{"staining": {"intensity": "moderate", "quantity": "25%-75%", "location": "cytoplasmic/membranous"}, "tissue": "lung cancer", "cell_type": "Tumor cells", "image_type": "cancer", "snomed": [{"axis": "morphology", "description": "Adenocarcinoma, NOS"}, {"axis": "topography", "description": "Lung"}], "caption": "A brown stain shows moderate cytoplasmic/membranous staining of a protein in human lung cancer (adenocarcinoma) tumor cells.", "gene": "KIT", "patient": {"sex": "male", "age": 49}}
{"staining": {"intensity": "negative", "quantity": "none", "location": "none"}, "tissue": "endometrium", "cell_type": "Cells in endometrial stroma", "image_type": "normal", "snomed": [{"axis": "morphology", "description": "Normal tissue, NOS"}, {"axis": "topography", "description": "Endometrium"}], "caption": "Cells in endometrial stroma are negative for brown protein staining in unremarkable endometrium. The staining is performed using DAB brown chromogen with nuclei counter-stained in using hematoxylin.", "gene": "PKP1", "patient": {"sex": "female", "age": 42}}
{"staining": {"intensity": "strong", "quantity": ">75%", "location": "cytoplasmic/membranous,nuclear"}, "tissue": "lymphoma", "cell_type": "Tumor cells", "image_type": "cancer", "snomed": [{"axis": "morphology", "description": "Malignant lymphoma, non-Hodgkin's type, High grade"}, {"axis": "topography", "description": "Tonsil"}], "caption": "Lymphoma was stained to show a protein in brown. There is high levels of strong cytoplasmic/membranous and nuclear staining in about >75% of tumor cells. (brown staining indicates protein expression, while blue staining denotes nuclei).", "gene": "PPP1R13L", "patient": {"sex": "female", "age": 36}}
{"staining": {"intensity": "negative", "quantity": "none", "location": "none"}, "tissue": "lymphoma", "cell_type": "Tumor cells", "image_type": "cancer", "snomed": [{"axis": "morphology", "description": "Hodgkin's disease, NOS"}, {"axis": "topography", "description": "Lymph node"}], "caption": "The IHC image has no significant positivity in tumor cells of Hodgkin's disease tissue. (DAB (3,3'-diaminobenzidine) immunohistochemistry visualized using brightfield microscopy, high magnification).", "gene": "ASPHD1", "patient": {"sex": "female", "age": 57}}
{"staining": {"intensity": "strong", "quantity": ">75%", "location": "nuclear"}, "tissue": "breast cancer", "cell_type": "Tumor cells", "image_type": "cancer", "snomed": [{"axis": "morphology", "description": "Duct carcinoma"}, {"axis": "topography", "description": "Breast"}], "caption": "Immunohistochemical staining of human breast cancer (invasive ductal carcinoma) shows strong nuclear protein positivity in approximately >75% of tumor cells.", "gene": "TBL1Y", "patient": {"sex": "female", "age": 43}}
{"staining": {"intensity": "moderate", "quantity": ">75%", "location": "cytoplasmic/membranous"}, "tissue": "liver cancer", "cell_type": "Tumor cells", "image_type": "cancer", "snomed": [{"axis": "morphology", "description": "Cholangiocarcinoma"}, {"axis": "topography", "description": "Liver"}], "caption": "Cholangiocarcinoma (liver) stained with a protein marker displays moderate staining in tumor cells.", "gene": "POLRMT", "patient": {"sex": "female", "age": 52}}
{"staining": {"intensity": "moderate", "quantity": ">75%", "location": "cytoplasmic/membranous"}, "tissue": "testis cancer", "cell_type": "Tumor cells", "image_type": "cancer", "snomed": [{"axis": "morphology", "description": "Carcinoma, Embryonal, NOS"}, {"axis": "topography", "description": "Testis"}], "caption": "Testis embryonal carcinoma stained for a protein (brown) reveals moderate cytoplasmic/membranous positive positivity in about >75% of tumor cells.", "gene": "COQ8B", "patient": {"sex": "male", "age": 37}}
....
- TASK TO CARRY OUT
Reproduce all of the material verbatim.

- YOUR RESPONSE
{"staining": {"intensity": "moderate", "quantity": "25%-75%", "location": "cytoplasmic/membranous"}, "tissue": "lung cancer", "cell_type": "Tumor cells", "image_type": "cancer", "snomed": [{"axis": "morphology", "description": "Adenocarcinoma, NOS"}, {"axis": "topography", "description": "Lung"}], "caption": "A brown stain shows moderate cytoplasmic/membranous staining of a protein in human lung cancer (adenocarcinoma) tumor cells.", "gene": "KIT", "patient": {"sex": "male", "age": 49}}
{"staining": {"intensity": "negative", "quantity": "none", "location": "none"}, "tissue": "endometrium", "cell_type": "Cells in endometrial stroma", "image_type": "normal", "snomed": [{"axis": "morphology", "description": "Normal tissue, NOS"}, {"axis": "topography", "description": "Endometrium"}], "caption": "Cells in endometrial stroma are negative for brown protein staining in unremarkable endometrium. The staining is performed using DAB brown chromogen with nuclei counter-stained in using hematoxylin.", "gene": "PKP1", "patient": {"sex": "female", "age": 42}}
{"staining": {"intensity": "strong", "quantity": ">75%", "location": "cytoplasmic/membranous,nuclear"}, "tissue": "lymphoma", "cell_type": "Tumor cells", "image_type": "cancer", "snomed": [{"axis": "morphology", "description": "Malignant lymphoma, non-Hodgkin's type, High grade"}, {"axis": "topography", "description": "Tonsil"}], "caption": "Lymphoma was stained to show a protein in brown. There is high levels of strong cytoplasmic/membranous and nuclear staining in about >75% of tumor cells. (brown staining indicates protein expression, while blue staining denotes nuclei).", "gene": "PPP1R13L", "patient": {"sex": "female", "age": 36}}
{"staining": {"intensity": "negative", "quantity": "none", "location": "none"}, "tissue": "lymphoma", "cell_type": "Tumor cells", "image_type": "cancer", "snomed": [{"axis": "morphology", "description": "Hodgkin's disease, NOS"}, {"axis": "topography", "description": "Lymph node"}], "caption": "The IHC image has no significant positivity in tumor cells of Hodgkin's disease tissue. (DAB (3,3'-diaminobenzidine) immunohistochemistry visualized using brightfield microscopy, high magnification).", "gene": "ASPHD1", "patient": {"sex": "female", "age": 57}}
{"staining": {"intensity": "strong", "quantity": ">75%", "location": "nuclear"}, "tissue": "breast cancer", "cell_type": "Tumor cells", "image_type": "cancer", "snomed": [{"axis": "morphology", "description": "Duct carcinoma"}, {"axis": "topography", "description": "Breast"}], "caption": "Immunohistochemical staining of human breast cancer (invasive ductal carcinoma) shows strong nuclear protein positivity in approximately >75% of tumor cells.", "gene": "TBL1Y", "patient": {"sex": "female", "age": 43}}
{"staining": {"intensity": "moderate", "quantity": ">75%", "location": "cytoplasmic/membranous"}, "tissue": "liver cancer", "cell_type": "Tumor cells", "image_type": "cancer", "snomed": [{"axis": "morphology", "description": "Cholangiocarcinoma"}, {"axis": "topography", "description": "Liver"}], "caption": "Cholangiocarcinoma (liver) stained with a protein marker displays moderate staining in tumor cells.", "gene": "POLRMT", "patient": {"sex": "female", "age": 52}}
{"staining": {"intensity": "moderate", "quantity": ">75%", "location": "cytoplasmic/membranous"}, "tissue": "testis cancer", "cell_type": "Tumor cells", "image_type": "cancer", "snomed": [{"axis": "morphology", "description": "Carcinoma, Embryonal, NOS"}, {"axis": "topography", "description": "Testis"}], "caption": "Testis embryonal carcinoma stained for a protein (brown) reveals moderate cytoplasmic/membranous positive positivity in about >75% of tumor cells.", "gene": "COQ8B", "patient": {"sex": "male", "age": 37}}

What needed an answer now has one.